§ What is required
This exercise asks for a copy of each line in the records below with the word "rshift" in it.

══ Material shown

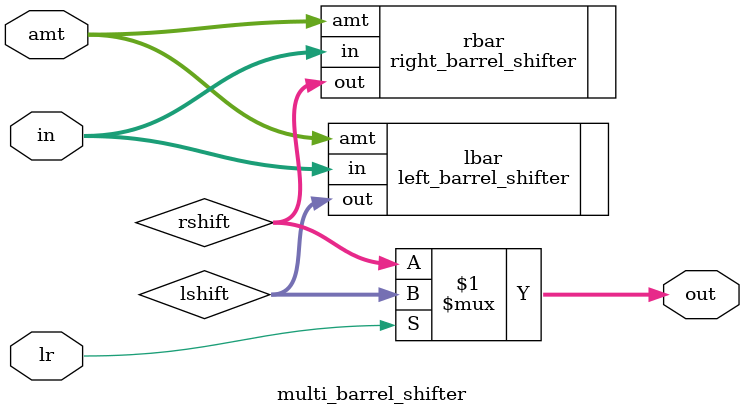
<source format=v>
`timescale 1ns / 1ps
module multi_barrel_shifter
	(
	input wire [7:0] in,
	input wire [2:0] amt,
	input wire lr,
	output wire [7:0] out
    );
	 
	 wire [7:0] lshift, rshift;

	left_barrel_shifter lbar
		(.in(in), .amt(amt), .out(lshift));
	right_barrel_shifter rbar
		(.in(in), .amt(amt), .out(rshift));
	
	assign out = lr ? lshift : rshift;

endmodule

</source>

════

§ Solution below
	 wire [7:0] lshift, rshift;
		(.in(in), .amt(amt), .out(rshift));
	assign out = lr ? lshift : rshift;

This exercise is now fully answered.